Areteos sagte, dass er Nachrichten gemacht habe, um die Türkei in allen Bereichen besser zu verstehen, von konservativen Teilen bis zu Kurden, von Damenmode bis Musik, und sagte:

„Als Journalistin, die in den griechischen und zypriotischen Medien arbeitet, war das Hauptelement, von dem ich dachte, dass es meinem Berufsleben die Richtung geben sollte, Griechenland und Zypern so viel wie möglich ein objektiveres Bild der Türkei zu vermitteln. Frei von Verleumdungen, Erleichterungen und Vorurteilen. In der tiefen Überzeugung, dass ich dem Frieden diene und meinen Teil dazu beitrage, mitten in der Türkei menschenwürdige Beziehungen zu diesen Ländern aufzubauen. Und mit tiefem Respekt und Liebe für das Land und alle seine Menschen, unabhängig von ihrer politischen Überzeugung und ihrem Hintergrund.“

Der Journalist sagte, die Türkei sei ein Ort, an dem er sich wirklich zu Hause fühle und dass er es immer noch so sehr empfinde: „Ich kann immer noch nicht verstehen, was diese Entscheidung für mich bedeutet. Aber ich weiß, dass ich trauern muss. Ich kann die Entscheidung der türkischen Behörden nicht verstehen, sie macht mich zutiefst traurig und lässt mich im Exil leben. Ich werde die Türkei weiterhin verfolgen, wenn auch aus der Ferne, und mit Vertrauen eins zu eins arbeiten, in der Hoffnung, dass die türkischen Staatsbeamten irgendwann von ihren Entscheidungen zurücktreten werden“, sagte er.

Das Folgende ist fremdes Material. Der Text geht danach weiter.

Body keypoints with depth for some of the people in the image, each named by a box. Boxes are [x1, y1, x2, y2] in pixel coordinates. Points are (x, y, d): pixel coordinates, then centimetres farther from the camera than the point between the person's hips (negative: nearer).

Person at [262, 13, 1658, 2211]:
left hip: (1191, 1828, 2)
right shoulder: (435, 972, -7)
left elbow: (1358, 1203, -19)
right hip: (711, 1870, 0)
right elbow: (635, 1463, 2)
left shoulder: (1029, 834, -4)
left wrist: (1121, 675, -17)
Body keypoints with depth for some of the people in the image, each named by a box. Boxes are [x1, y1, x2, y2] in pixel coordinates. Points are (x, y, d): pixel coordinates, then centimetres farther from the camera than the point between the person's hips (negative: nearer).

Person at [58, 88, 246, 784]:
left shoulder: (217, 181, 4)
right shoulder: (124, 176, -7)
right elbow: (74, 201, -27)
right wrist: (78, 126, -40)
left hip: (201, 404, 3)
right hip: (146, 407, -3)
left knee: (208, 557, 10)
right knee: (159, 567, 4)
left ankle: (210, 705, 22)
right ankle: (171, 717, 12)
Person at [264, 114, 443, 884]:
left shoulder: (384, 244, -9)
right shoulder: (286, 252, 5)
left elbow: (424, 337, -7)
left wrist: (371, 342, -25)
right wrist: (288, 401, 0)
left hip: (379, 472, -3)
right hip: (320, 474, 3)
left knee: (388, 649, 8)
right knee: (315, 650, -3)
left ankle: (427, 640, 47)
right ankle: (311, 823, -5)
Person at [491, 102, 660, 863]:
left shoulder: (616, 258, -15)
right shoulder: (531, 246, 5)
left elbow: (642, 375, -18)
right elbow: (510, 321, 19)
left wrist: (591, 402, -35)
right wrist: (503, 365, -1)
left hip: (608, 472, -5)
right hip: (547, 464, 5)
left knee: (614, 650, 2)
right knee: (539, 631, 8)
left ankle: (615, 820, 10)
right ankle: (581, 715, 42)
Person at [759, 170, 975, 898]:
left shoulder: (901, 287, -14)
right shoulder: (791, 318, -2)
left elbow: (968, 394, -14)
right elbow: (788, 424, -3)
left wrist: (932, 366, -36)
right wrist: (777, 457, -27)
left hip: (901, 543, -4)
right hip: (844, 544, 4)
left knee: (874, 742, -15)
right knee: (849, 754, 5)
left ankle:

Reaktion von Berufsverbänden

Zusätzlich zu den Schwierigkeiten, mit denen die nationale Presse in der Türkei konfrontiert ist, und den Akkreditierungsverboten können auch ausländische Journalisten eine schwierige Zeit haben, wenn sie für ein Land arbeiten, in dem sich die bilateralen Beziehungen der Türkei in der letzten Zeit verschlechtert haben.

In ihrer Erklärung erklärte die Foreign Media Association, Areteos sei zu Unrecht ohne rechtmäßige Beziehung ausgewiesen worden und sagte: „Er macht seit 23 Jahren mit einem gültigen Presseausweis Nachrichten über die Türkei. Wir sehen diese Entwicklung als Schlag gegen die Pressefreiheit und bekunden unsere Solidarität.“

In einer auf RSF-Türkisch abgegebenen Erklärung erklärte er, dass die Abschiebung von Areteos aus der Türkei, wo er viele Jahre gelebt hatte, „in bitterer Form ein Zeichen dafür ist, dass die Intoleranz der Behörden in ihrer Kritik die Schwelle erreicht hat“, und forderte dass diese unfaire Entscheidung rückgängig gemacht wird.